Additionally, even if we assume that the remarks were improper, the defendant's claim could not meet the Williams test. The "misconduct" could not be considered severe, it was infrequent, and the court gave the jury instructions, both before and after the presentation of evidence, on the presumption of innocence and the state's burden of proof. We reject the defendant's contention that the prosecutor's remarks nullified the presumption of innocence and prejudiced the defendant enough to warrant reversal of the judgments.

The judgments are affirmed.

In this opinion the other judges concurred.

NOTES

[1] The defendant entered guilty pleas under the Alford doctrine to burglary in the third degree in connection with the Southington, Rocky Hill, Newington and Plainville burglaries. See North Carolina v. Alford, 400 U.S. 25, 37-38, 91 S. Ct. 160, 27 L. Ed. 2d 162 (1970).

[2] Even if we were to review the claim, we would affirm the court's ruling. All four elements of Whelan were met, and the finding that the statement was inconsistent with Grant's testimony was within the discretion of the court. After a review of the record, we conclude that the court did not abuse its discretion.

[3] The court stated: "Well, I am going to overrule your objection, because I see this as basically preliminary, introductory testimony. This really cannot be characterized as misconduct information. It's a foundation. It's the beginning of a story in which this is chapter one. Basically, [i]t ties in the relationship between [the defendant] and Mr. Grant, and it will go from there ... concerning how the officers eventually arrested Grant and talked to him. And that's the way I see it ... unfolding."
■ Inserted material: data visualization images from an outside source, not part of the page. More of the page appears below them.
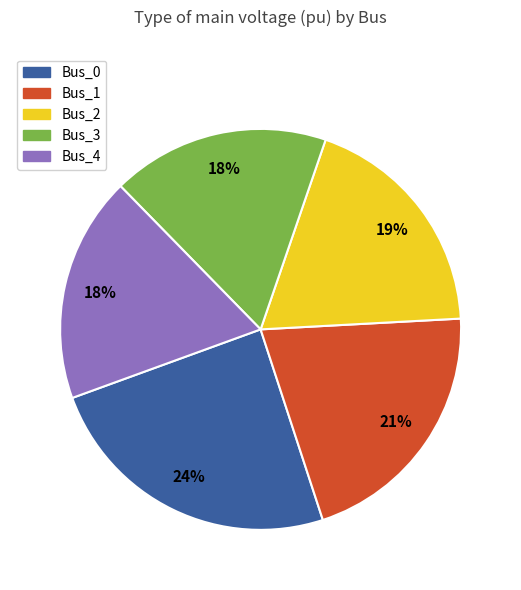

The Bus_3 slice represents 8% of the pie. True or false?

False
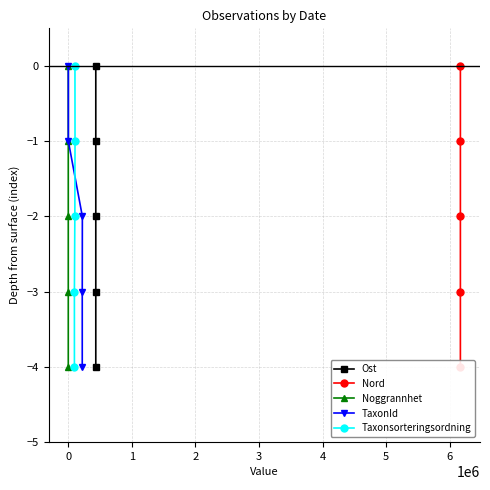

What is the lowest value of the Taxonsorteringsordning series?

-4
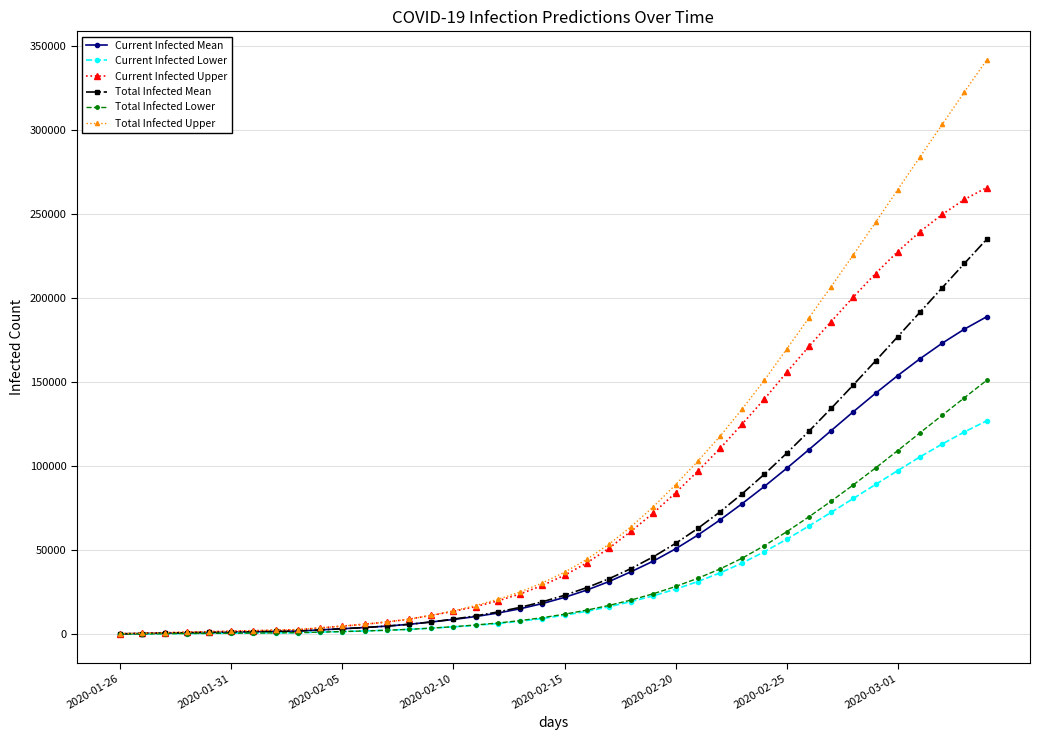

Count the number of categories in the chart.

40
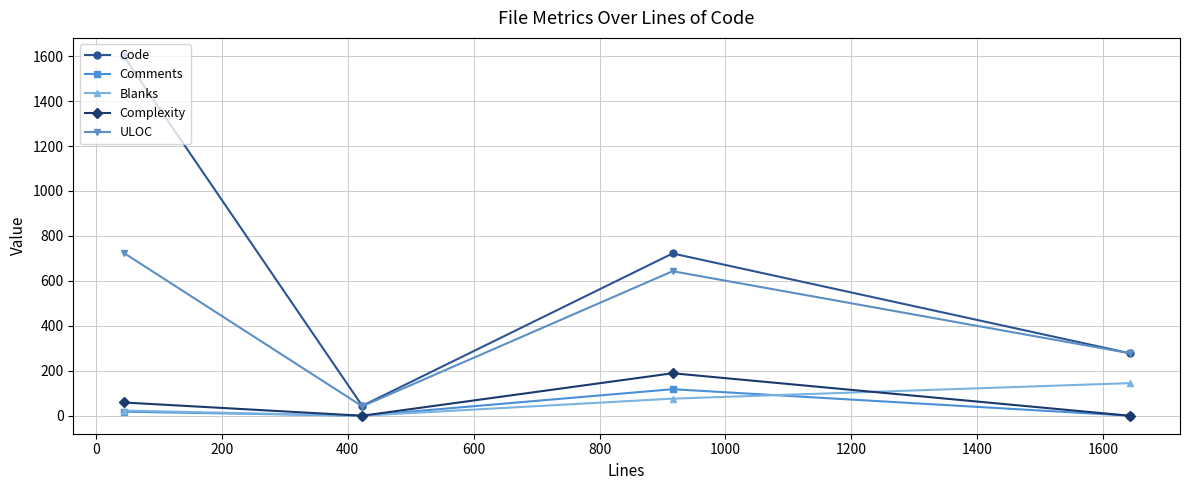

True or false: Blanks and Code cross at least once.

False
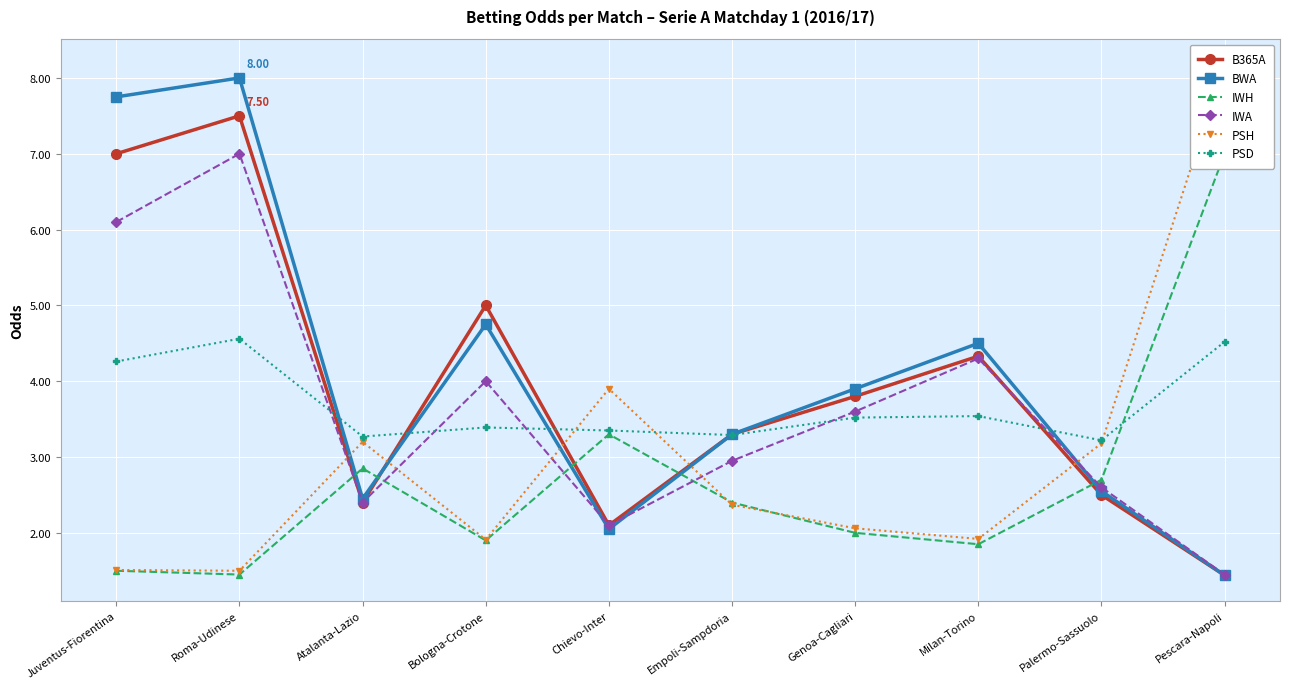

Between Bologna-Crotone and Chievo-Inter, which is larger?

Bologna-Crotone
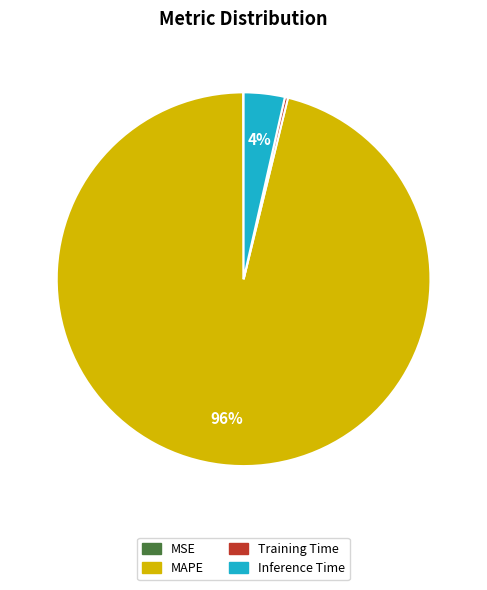

To the nearest percent, what is the average slice percentage?

25%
[4] Pursuant to North Carolina v. Alford, supra, 400 U.S. at 37-38, 91 S. Ct. 160, a criminal defendant may plead guilty to the state's charges without admitting that he committed the crimes in order to take advantage of a plea bargain, and to avoid the risk of conviction and a possibly more severe sentence after a trial.
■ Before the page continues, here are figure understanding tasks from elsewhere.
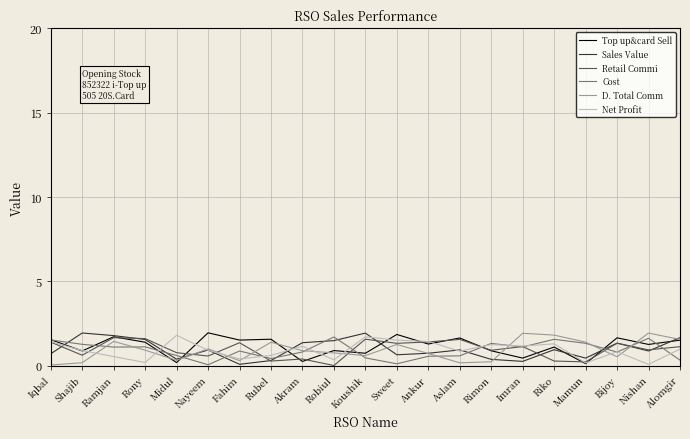

What value does the D. Total Comm series have at Ramjan?

1.4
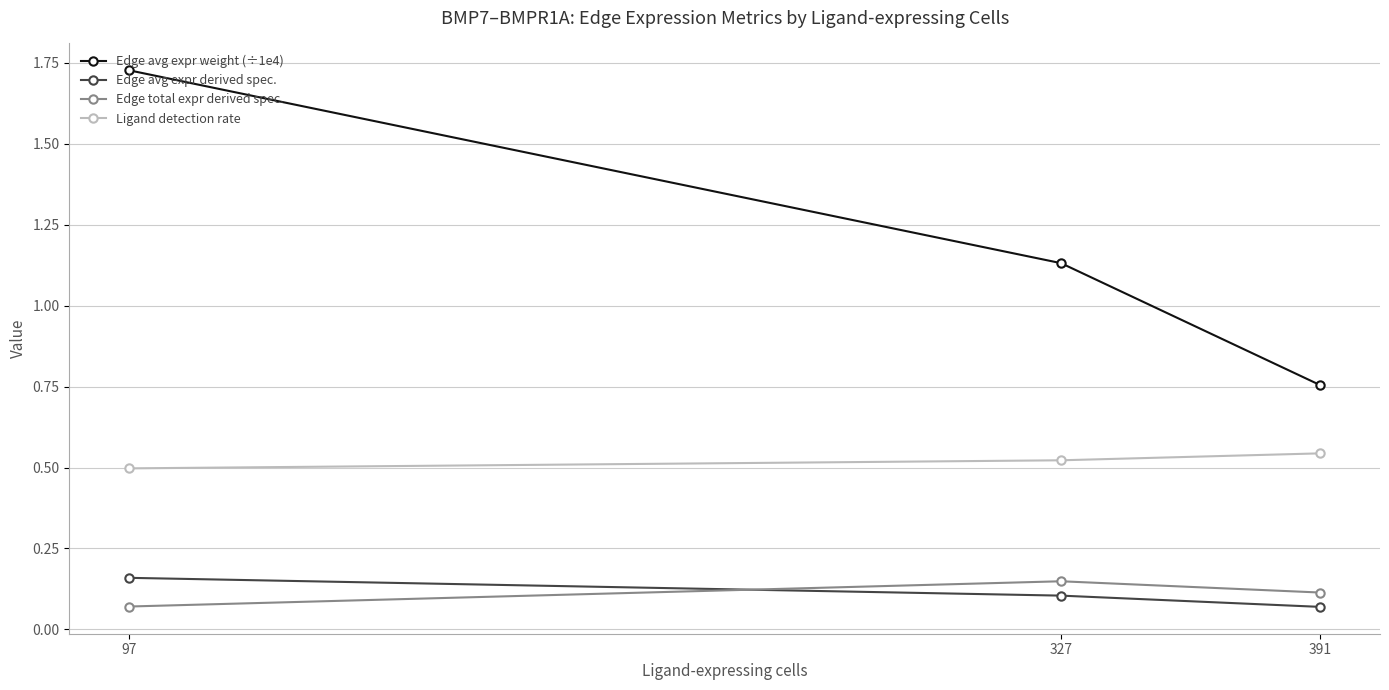

Is it true that Edge avg expr weight (÷1e4) equals 0.5 at 391?

False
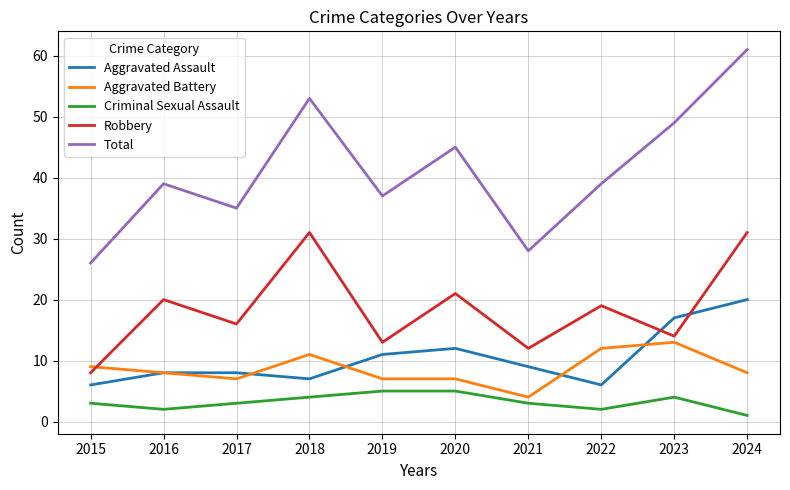

Which series changed the most between 2018 and 2024?

Aggravated Assault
[5] The defendant originally brought his claim under State v. Golding, supra, 213 Conn. at 239-40, 567 A.2d 823. Our Supreme Court in State v. Stevenson, 269 Conn. 563, 572-73, 849 A.2d 626 (2004), which was published after the briefs for this case were filed, held that unpreserved claims of prosecutorial misconduct do not have to fulfill the requirements of Golding, but instead must meet the test set forth in State v. Williams, 204 Conn. 523, 540, 529 A.2d 653 (1987).